» Exercise goal
Each line of the data holding "Plus" should be found and copied.

» The input

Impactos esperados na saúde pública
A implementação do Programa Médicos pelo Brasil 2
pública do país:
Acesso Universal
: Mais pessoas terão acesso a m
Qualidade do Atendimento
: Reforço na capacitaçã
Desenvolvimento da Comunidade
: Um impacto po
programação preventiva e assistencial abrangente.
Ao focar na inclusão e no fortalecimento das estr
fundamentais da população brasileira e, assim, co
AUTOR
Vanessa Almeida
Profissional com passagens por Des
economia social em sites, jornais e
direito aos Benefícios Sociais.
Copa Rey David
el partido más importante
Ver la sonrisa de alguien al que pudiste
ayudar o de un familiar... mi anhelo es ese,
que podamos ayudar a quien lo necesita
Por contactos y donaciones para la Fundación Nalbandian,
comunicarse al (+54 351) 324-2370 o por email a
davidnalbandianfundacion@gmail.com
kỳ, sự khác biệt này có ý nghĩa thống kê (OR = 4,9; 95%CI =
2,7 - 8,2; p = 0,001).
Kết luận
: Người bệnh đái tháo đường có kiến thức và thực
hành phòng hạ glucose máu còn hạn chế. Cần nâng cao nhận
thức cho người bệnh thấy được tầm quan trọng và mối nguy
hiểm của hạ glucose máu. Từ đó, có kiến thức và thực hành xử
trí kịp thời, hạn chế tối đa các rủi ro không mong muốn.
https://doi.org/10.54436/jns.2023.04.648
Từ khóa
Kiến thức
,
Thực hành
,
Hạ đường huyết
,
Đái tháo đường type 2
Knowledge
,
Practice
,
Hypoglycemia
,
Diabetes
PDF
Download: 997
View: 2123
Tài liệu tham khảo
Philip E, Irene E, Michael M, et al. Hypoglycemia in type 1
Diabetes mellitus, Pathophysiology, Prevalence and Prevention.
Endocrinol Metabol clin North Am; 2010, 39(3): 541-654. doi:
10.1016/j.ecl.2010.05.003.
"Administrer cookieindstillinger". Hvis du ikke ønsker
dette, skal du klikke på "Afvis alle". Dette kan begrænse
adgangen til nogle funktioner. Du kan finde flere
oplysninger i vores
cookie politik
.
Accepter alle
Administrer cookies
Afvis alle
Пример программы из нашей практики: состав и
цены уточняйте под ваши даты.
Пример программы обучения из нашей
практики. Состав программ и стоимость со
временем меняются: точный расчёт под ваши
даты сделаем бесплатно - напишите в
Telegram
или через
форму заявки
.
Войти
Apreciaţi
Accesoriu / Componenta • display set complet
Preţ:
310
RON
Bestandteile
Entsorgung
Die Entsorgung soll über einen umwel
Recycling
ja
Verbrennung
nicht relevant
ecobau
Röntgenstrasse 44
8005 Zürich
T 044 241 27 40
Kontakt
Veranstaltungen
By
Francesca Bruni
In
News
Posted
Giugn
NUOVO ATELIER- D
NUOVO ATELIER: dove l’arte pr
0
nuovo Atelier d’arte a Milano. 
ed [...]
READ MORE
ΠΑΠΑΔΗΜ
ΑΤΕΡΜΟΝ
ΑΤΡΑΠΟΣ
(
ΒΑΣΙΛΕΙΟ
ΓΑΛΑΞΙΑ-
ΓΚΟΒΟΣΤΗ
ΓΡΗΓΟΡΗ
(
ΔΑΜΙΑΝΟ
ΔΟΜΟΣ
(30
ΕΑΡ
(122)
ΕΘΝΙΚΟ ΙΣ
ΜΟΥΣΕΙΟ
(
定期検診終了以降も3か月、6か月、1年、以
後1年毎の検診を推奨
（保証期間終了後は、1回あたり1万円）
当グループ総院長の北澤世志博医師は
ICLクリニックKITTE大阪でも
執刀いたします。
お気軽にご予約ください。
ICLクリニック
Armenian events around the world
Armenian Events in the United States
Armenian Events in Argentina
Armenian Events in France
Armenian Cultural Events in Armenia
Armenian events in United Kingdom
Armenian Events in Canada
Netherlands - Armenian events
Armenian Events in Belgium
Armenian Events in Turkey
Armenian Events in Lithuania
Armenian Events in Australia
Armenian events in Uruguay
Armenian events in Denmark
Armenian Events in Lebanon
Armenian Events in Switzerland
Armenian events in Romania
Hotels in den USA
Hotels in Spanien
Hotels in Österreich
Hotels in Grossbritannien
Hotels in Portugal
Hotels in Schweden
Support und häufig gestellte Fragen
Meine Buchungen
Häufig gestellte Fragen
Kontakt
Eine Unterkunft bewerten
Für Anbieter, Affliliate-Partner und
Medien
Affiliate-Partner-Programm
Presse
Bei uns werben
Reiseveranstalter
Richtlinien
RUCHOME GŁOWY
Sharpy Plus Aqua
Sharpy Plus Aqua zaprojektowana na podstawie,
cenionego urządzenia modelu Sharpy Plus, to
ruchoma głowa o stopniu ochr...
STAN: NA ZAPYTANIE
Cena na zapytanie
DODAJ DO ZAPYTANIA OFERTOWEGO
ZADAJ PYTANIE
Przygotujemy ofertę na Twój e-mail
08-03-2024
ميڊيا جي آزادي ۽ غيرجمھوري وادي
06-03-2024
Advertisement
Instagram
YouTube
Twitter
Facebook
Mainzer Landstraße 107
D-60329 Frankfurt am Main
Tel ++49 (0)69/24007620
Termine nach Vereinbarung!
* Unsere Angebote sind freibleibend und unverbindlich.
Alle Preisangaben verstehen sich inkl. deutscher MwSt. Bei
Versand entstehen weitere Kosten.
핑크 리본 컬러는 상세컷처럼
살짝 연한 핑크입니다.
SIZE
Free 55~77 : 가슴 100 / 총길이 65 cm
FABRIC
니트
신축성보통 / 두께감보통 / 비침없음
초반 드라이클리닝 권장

» Written answer
Sharpy Plus Aqua
Sharpy Plus Aqua zaprojektowana na podstawie,
cenionego urządzenia modelu Sharpy Plus, to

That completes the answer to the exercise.